## WHAT THE TASK REQUIRES:
What you return must be the data below, word for word, without any images.

## TASK MATERIAL:
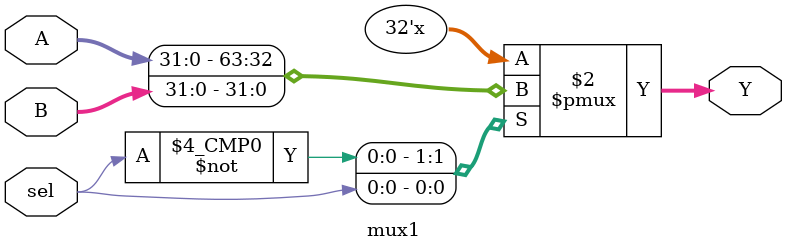
<source format=v>
module mux1(
 input sel,
 input [31:0]A, B,
 output reg [31:0]Y
 );
 
 always @(*)
  begin 
   case(sel)
    1'b0: Y = A;
    1'b1: Y = B;
   endcase
  end

endmodule

</source>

## WRITTEN RESPONSE:
<source format=v>
module mux1(
 input sel,
 input [31:0]A, B,
 output reg [31:0]Y
 );
 
 always @(*)
  begin 
   case(sel)
    1'b0: Y = A;
    1'b1: Y = B;
   endcase
  end

endmodule

</source>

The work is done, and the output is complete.